Saved data entries
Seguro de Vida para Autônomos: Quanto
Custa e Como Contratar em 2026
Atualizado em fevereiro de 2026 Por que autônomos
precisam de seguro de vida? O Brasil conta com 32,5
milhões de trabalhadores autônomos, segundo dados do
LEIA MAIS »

What you will do - Every entry, from first to last, should be written out exactly.

Answer box -
Seguro de Vida para Autônomos: Quanto
Custa e Como Contratar em 2026
Atualizado em fevereiro de 2026 Por que autônomos
precisam de seguro de vida? O Brasil conta com 32,5
milhões de trabalhadores autônomos, segundo dados do
LEIA MAIS »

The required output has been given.